Dataset records:
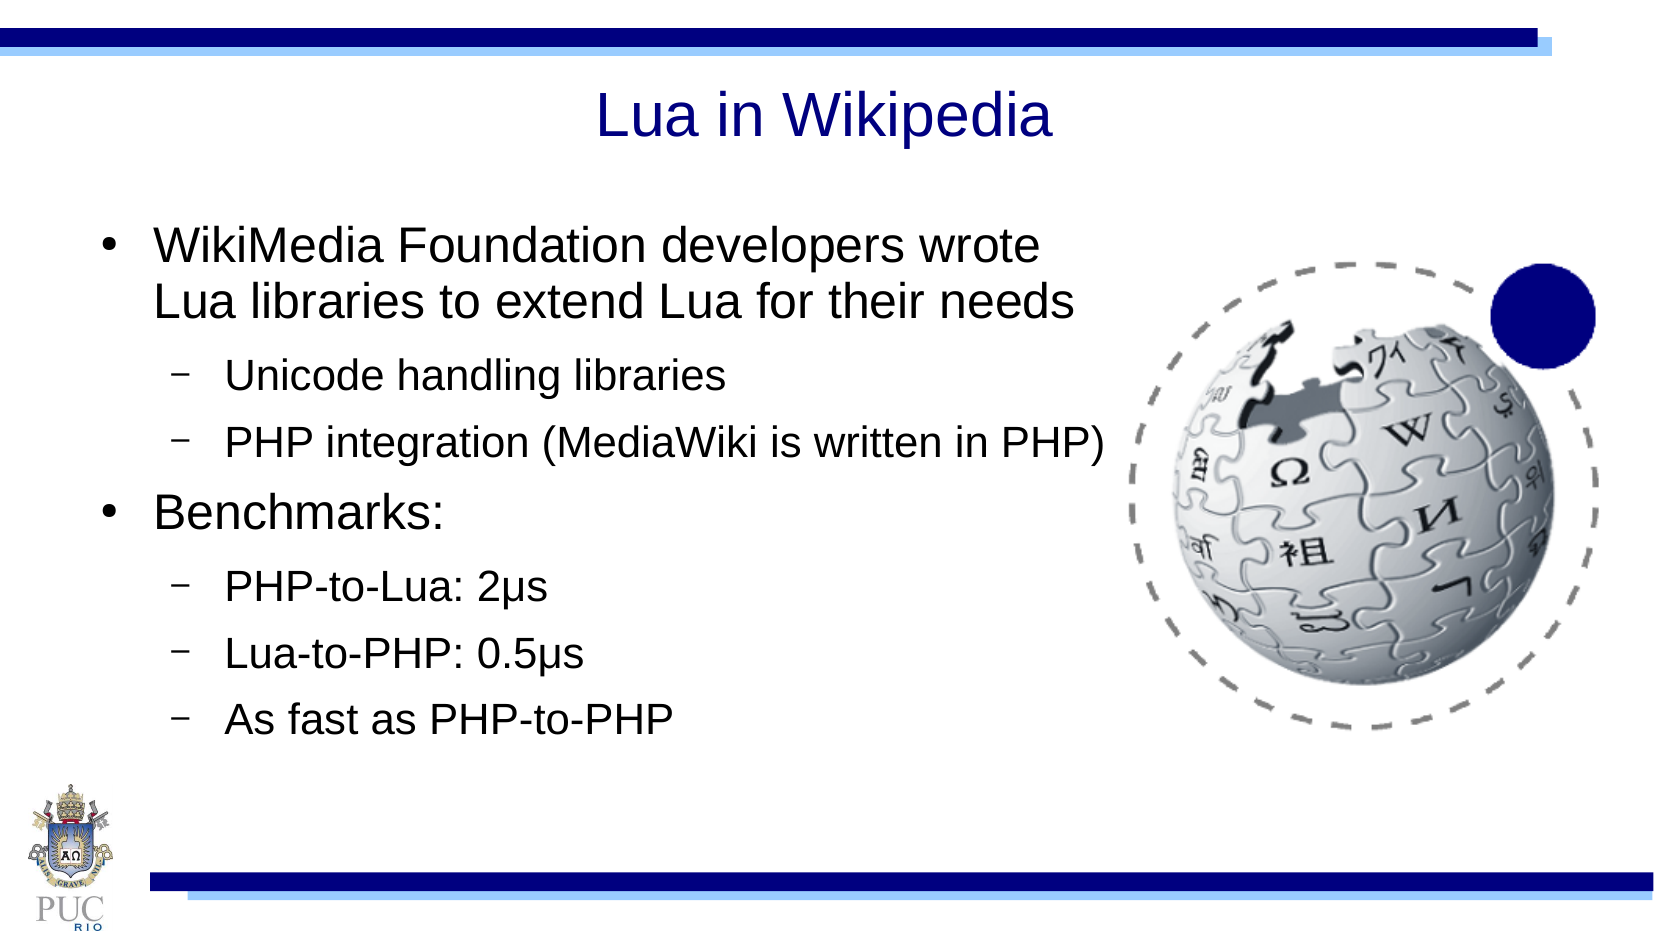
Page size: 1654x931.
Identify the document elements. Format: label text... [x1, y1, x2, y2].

picture [28, 784, 113, 931]
title Lua in Wikipedia [37, 37, 1613, 193]
list WikiMedia Foundation developers wrote Lua libraries to extend Lua for their needs Unicode handling libraries PHP integration (MediaWiki is written in PHP) Benchmarks: PHP-to-Lua: 2μs Lua-to-PHP: 0.5μs As fast as PHP-to-PHP [82, 217, 1126, 751]
picture [1087, 214, 1624, 751]
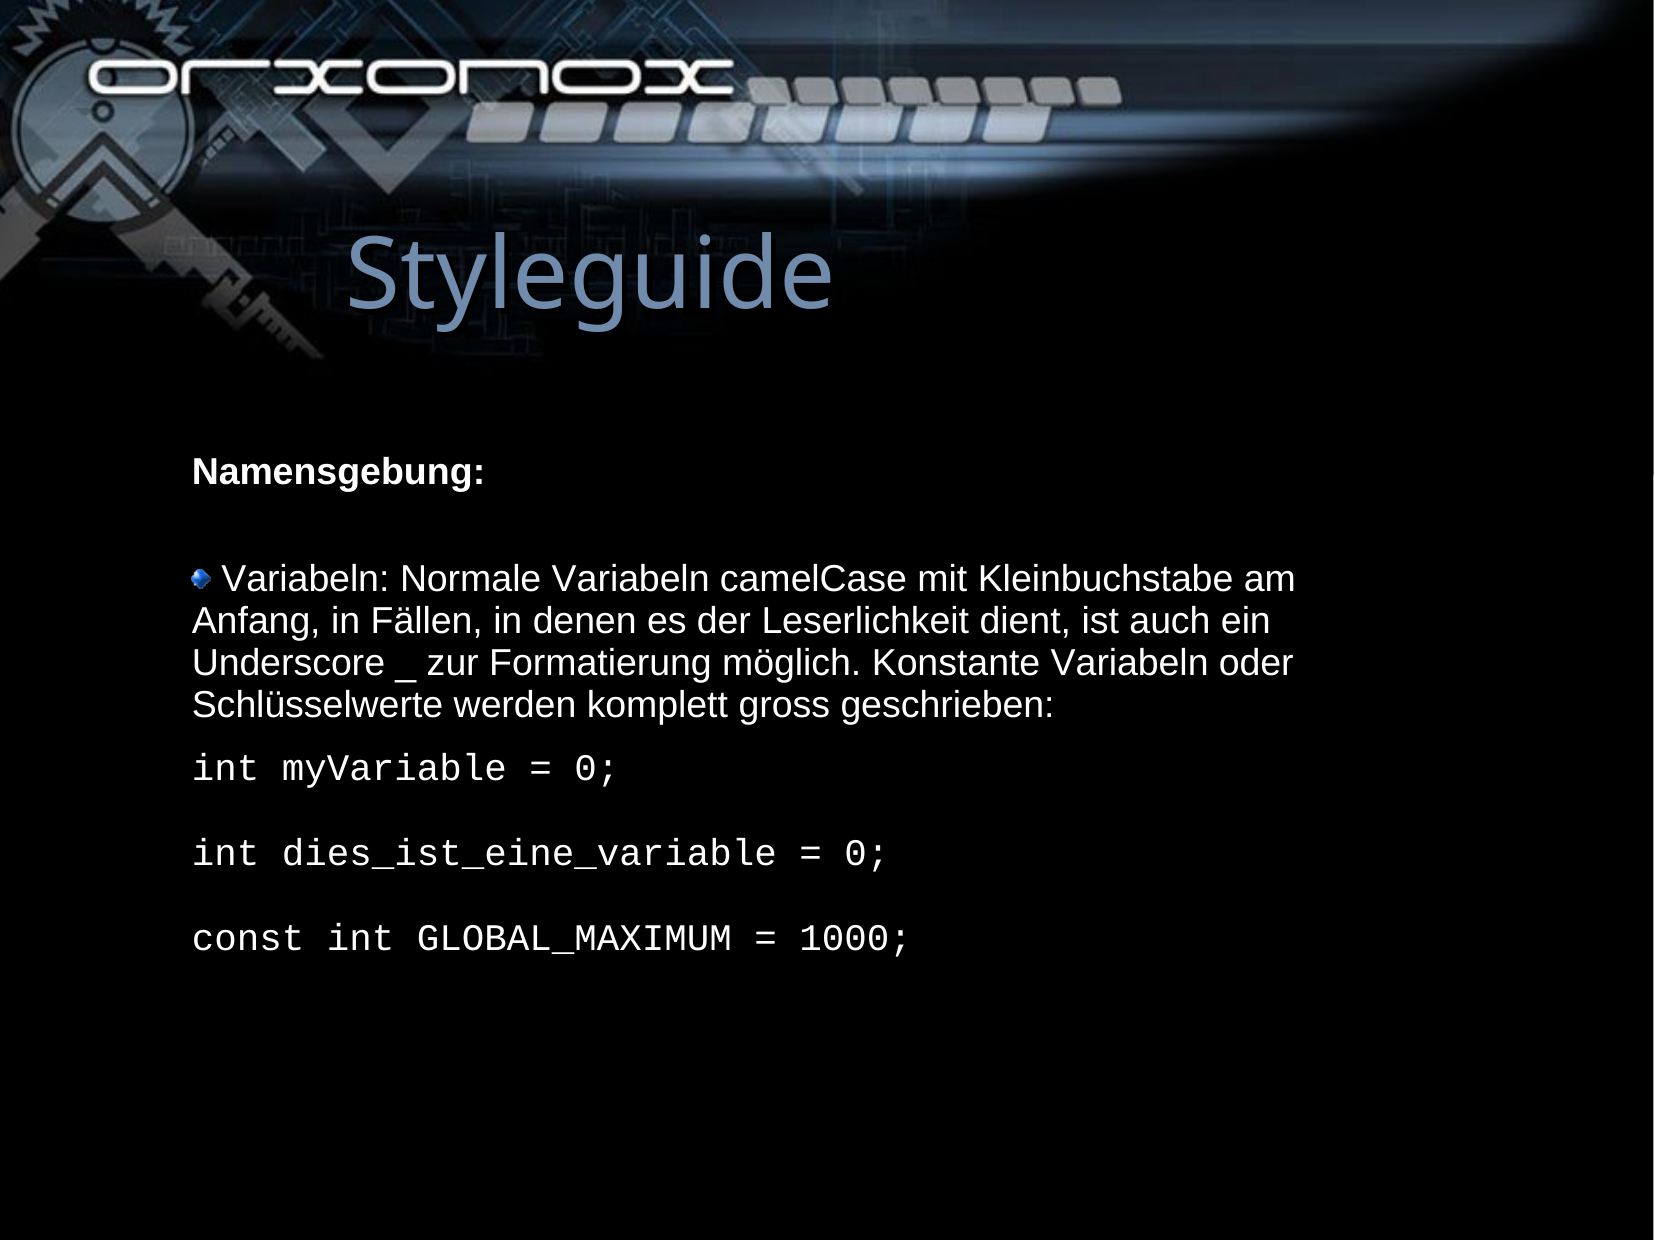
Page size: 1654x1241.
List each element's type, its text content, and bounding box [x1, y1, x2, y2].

text_box Styleguide [330, 194, 1306, 344]
text_box Namensgebung: Variabeln: Normale Variabeln camelCase mit Kleinbuchstabe am Anfang, in Fällen, in denen es der Leserlichkeit dient, ist auch ein Underscore _ zur Formatierung möglich. Konstante Variabeln oder Schlüsselwerte werden komplett gross geschrieben: int myVariable = 0; int dies_ist_eine_variable = 0; const int GLOBAL_MAXIMUM = 1000; [177, 442, 1329, 1038]
picture [0, 0, 1654, 475]
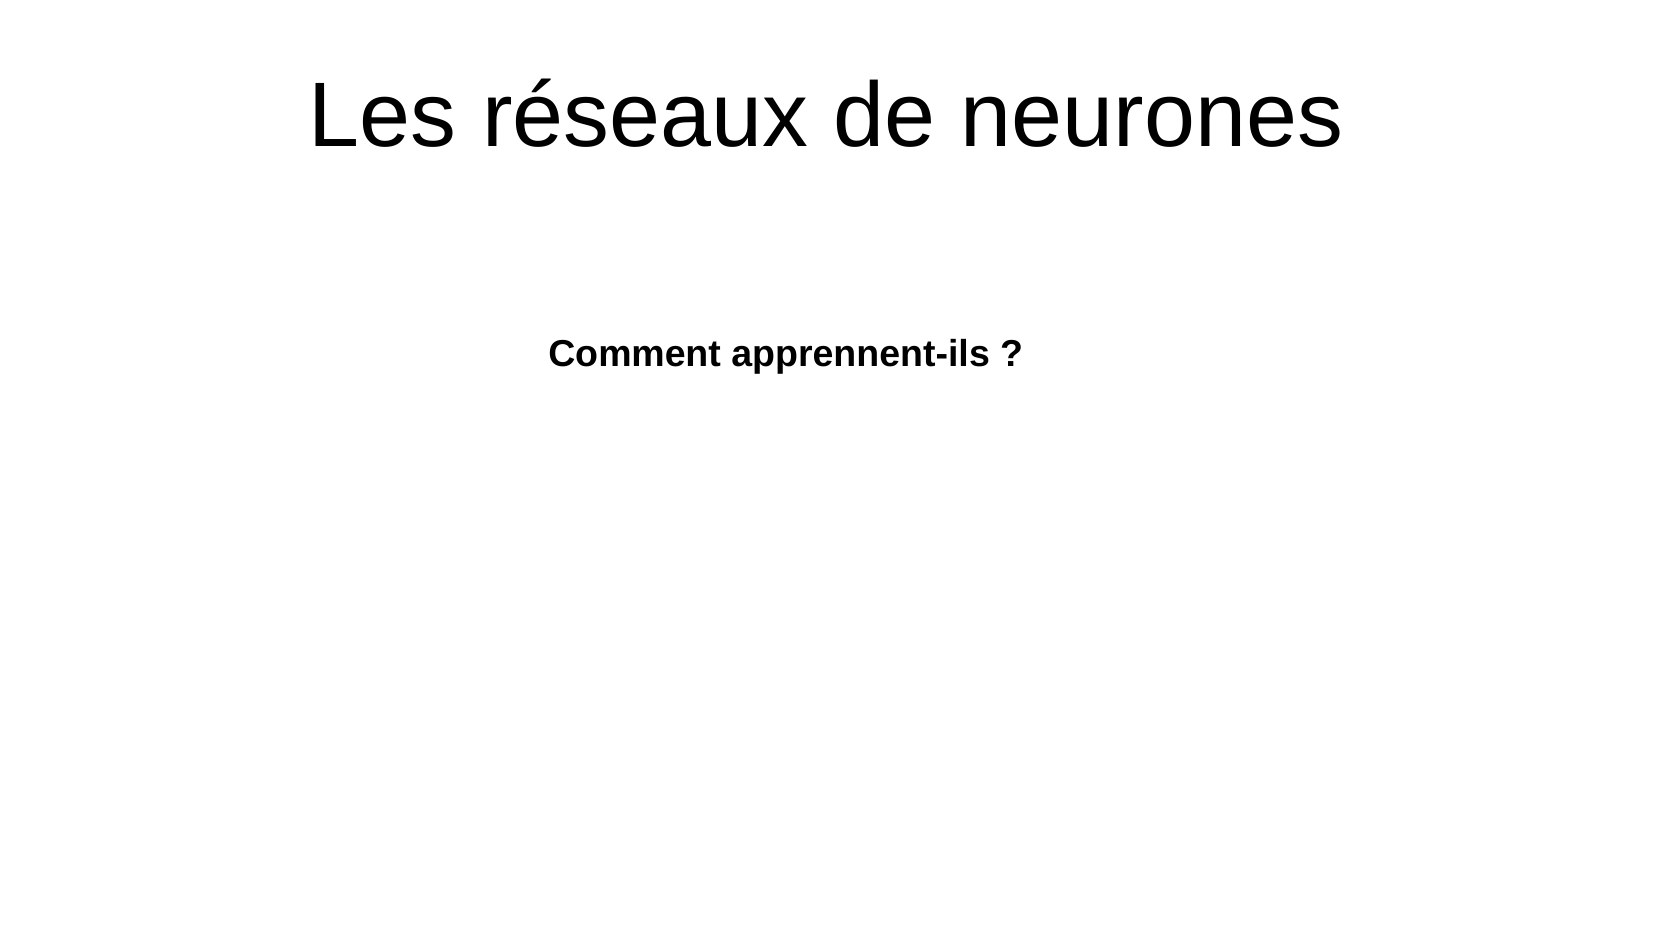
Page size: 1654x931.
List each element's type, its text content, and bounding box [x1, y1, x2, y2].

* [Goal]
Please lay out every line of the data above as a numbered list, skipping blank lines. Leave the pictures out of your answer.

* [Task output]
1. Page size: 1654x931.
2. Identify the document elements. Format: label text... [x1, y1, x2, y2].
3. picture [28, 784, 113, 931]
4. title Lua in Wikipedia [37, 37, 1613, 193]
5. list WikiMedia Foundation developers wrote Lua libraries to extend Lua for their needs Unicode handling libraries PHP integration (MediaWiki is written in PHP) Benchmarks: PHP-to-Lua: 2μs Lua-to-PHP: 0.5μs As fast as PHP-to-PHP [82, 217, 1126, 751]
6. picture [1087, 214, 1624, 751]
7. Page size: 1654x1241.
8. List each element's type, its text content, and bounding box [x1, y1, x2, y2].
9. text_box Styleguide [330, 194, 1306, 344]
10. text_box Namensgebung: Variabeln: Normale Variabeln camelCase mit Kleinbuchstabe am Anfang, in Fällen, in denen es der Leserlichkeit dient, ist auch ein Underscore _ zur Formatierung möglich. Konstante Variabeln oder Schlüsselwerte werden komplett gross geschrieben: int myVariable = 0; int dies_ist_eine_variable = 0; const int GLOBAL_MAXIMUM = 1000; [177, 442, 1329, 1038]
11. picture [0, 0, 1654, 475]
12. Page size: 1654x931.
13. List each element's type, its text content, and bounding box [x1, y1, x2, y2].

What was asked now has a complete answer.